Ołdak Elzbieta, Rozkiewicz Dorota, Sulik Artur, Pogorzelska Elzbieta, Al-Hwish Mortada Ali
Akademia Medyczna w Białymstoku, Klinika Obserwacyjno-Zakaźna Dzieci.
Pol Merkur Lekarski. 2006 Feb;20(116):155-8.
Our study aimed to investigate the ambulatory antibiotics use for acute gastroenteritis in children admitted to the hospital in 1998-2000.
The retrospective analysis of medical records was performed in 369 children up to two-years of age; including 87 admitted in 1998, 136 - in 1999 and 146 in 2000 year. Results. Antimicrobials use decreased year after year. In 1998 the antibiotics therapy was included in 44.9% of children, in 1999--in 35.3% and in 2000 year in 32.2% (p = 0.02). In 1998 year, the antibiotics were ordered mainly for children diagnosed as bacterial diarrhea (76.9%) compared to viral etiology (18%). In 2000 year the antibiotics were prescribed for viral gastroenteritis twice more often (61.7%) than for bacterial etiology (29.8). Children with acute gastroenteritis and coexistent signs and symptoms were given antibiotics for treatment diarrhea in the similar percentage as those without any: in 1998--54.2 and 45.8%, in 1999--50.8 and 49.2%, in 2000--40.3 and 59.7%, respectively. Microbiologic examination was not performed in any case before treatment.

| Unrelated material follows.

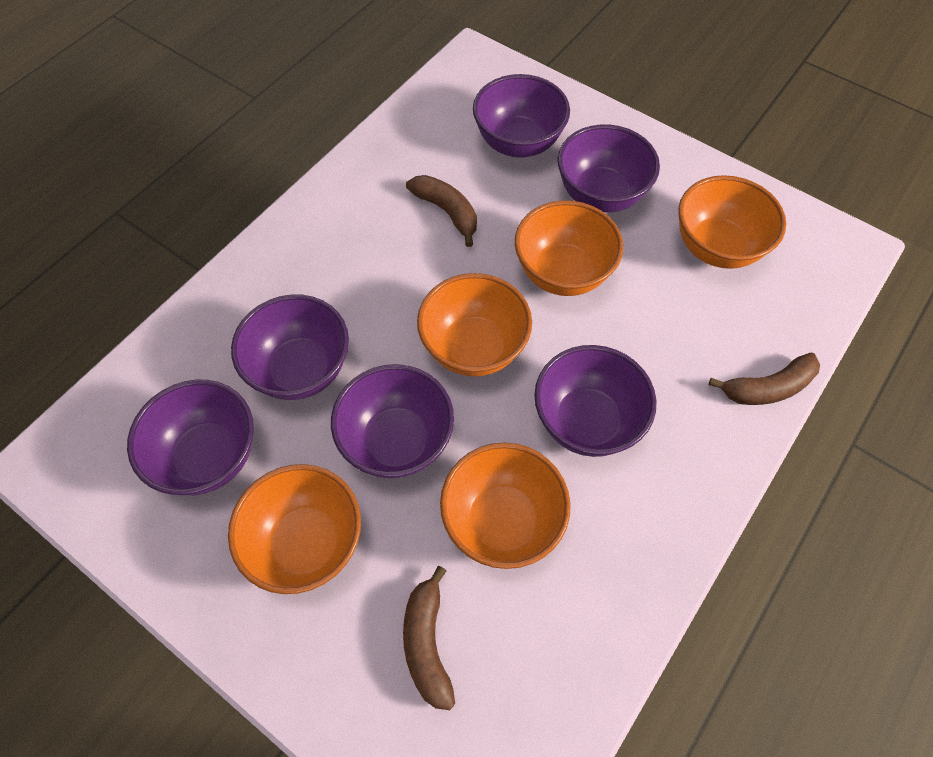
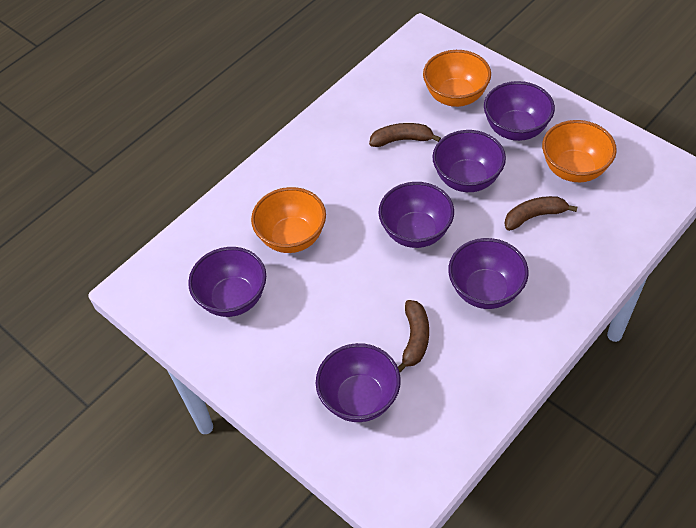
orange bowl: [228,464,361,594] [417,273,532,377] [440,443,571,569] [515,200,623,296] [678,175,786,269] = 5 -> [251,187,326,253] [423,50,491,107] [542,120,617,182] = 3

This study demonstrates the discrepancies between recommendations and ambulatory practice in the antibiotic treatment of acute diarrhea in children both before and after implementation the healthcare system reform. Education programs are needed for optimal management of acute gastroenteritis in children including training in necessity of coproculture before prescribing antimicrobials.

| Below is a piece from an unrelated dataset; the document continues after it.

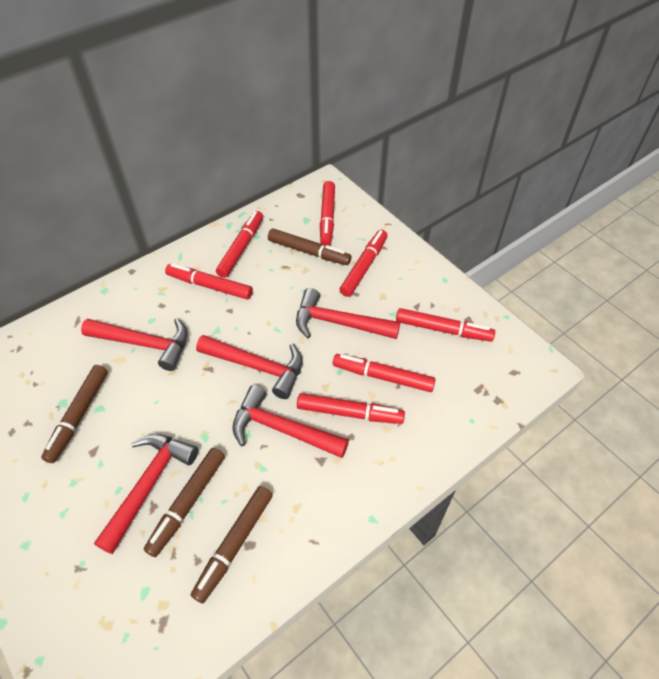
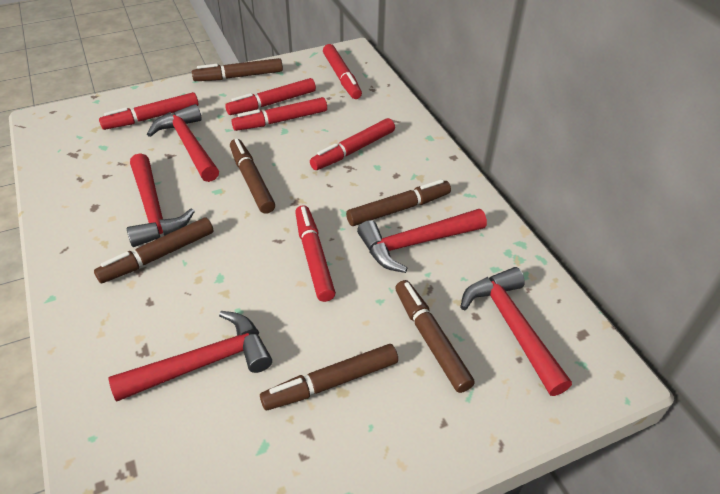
brown marker: [41,365,108,463] [143,448,225,557] [191,486,273,603] [268,228,351,265] = 4 -> [94,217,213,283] [192,58,283,81] [230,139,275,214] [260,344,398,410] [346,179,451,226] [395,280,475,393] = 6
red marker: [165,263,253,300] [216,211,263,278] [297,393,405,424] [320,181,335,246] [333,354,436,392] [340,230,387,297] [396,308,495,342] = 7 -> [99,92,198,130] [225,78,316,115] [231,97,327,131] [295,205,336,302] [310,118,395,170] [323,44,362,99] = 6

本研究旨在调查1998 - 2000年住院儿童急性胃肠炎门诊抗生素使用情况。
对369名两岁以下儿童的病历进行回顾性分析;其中1998年入院87例,1999年入院136例,2000年入院146例。结果。抗菌药物使用逐年减少。1998年44.9%的儿童接受了抗生素治疗,1999年为35.3%,2000年为32.2%(p = 0.02)。1998年,抗生素主要用于诊断为细菌性腹泻的儿童(76.9%),而病毒病因的儿童占18%。2000年,因病毒性胃肠炎使用抗生素的频率是细菌性病因的两倍(61.7%比29.8%)。有急性胃肠炎且伴有其他体征和症状的儿童接受抗生素治疗腹泻的比例与无其他症状的儿童相似:1998年分别为54.2%和45.8%,1999年分别为50.8%和49.2%,2000年分别为40.3%和59.7%。治疗前均未进行微生物学检查。
本研究表明,在医疗体系改革前后,儿童急性腹泻抗生素治疗的推荐与门诊实际做法存在差异。需要开展教育项目,以优化儿童急性胃肠炎的管理,包括在开具抗菌药物前培训联合培养的必要性。